Brief:
Copy out the whole essay about returning to a family home in a Houston hotel, with no changes.

Selected passage:
####################

CORONAVIRUS CHRONICLES: THE SUITE LIFE TURNED SOUR

ALEXANDER SMITH WRITES — I found myself on a plane home just two days after LMU announced it was closing down campus and moving to virtual learning. However, home for me was not the usual house or apartment, it was a hotel in downtown Houston. My dad has been in the hospitality business for 35 years, and up until this point I had moved eight times throughout my life, while my dad managed numerous different Hyatt hotel properties. I was used to the “suite” life. Having spent most of my childhood growing up in a hotel, I always had close relationships with the employees and saw how my dad conducted himself at work up close.

But the normal suite life turned sour quickly when I returned, and soon, COVID had turned my home life into a personal hell for me and my family.

####################

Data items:
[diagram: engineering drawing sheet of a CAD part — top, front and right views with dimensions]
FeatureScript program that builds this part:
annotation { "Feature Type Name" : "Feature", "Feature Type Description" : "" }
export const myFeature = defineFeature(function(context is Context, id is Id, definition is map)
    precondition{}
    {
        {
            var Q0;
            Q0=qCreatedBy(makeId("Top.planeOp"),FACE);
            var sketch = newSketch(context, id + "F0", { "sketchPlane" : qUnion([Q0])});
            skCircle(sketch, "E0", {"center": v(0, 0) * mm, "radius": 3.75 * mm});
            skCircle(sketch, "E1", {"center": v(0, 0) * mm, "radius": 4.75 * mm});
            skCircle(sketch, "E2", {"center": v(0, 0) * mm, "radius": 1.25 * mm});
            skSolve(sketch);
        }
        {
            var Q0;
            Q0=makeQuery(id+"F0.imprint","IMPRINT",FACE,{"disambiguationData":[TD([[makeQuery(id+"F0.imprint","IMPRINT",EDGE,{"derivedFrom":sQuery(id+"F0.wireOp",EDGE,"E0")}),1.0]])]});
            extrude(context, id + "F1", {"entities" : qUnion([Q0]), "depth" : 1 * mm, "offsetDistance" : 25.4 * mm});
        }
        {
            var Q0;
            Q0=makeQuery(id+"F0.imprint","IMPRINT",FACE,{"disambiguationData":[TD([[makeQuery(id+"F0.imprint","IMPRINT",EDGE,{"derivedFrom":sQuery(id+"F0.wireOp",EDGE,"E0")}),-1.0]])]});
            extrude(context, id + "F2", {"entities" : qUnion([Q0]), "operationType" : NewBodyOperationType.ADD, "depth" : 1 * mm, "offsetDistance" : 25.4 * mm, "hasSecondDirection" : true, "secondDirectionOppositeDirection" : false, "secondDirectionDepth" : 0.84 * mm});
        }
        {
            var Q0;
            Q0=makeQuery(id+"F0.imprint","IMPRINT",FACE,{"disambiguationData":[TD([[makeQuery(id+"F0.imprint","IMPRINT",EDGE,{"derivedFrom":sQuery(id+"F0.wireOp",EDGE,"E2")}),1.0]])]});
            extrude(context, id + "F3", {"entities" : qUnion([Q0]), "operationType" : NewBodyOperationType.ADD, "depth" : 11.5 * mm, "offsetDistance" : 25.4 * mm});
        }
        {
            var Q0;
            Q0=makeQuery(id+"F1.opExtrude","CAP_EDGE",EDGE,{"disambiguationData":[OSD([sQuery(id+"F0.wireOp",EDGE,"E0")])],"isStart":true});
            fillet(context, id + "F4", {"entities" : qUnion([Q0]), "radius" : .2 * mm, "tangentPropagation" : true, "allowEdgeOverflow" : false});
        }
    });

####################

Solution for this problem:
CORONAVIRUS CHRONICLES: THE SUITE LIFE TURNED SOUR

ALEXANDER SMITH WRITES — I found myself on a plane home just two days after LMU announced it was closing down campus and moving to virtual learning. However, home for me was not the usual house or apartment, it was a hotel in downtown Houston. My dad has been in the hospitality business for 35 years, and up until this point I had moved eight times throughout my life, while my dad managed numerous different Hyatt hotel properties. I was used to the “suite” life. Having spent most of my childhood growing up in a hotel, I always had close relationships with the employees and saw how my dad conducted himself at work up close.

But the normal suite life turned sour quickly when I returned, and soon, COVID had turned my home life into a personal hell for me and my family.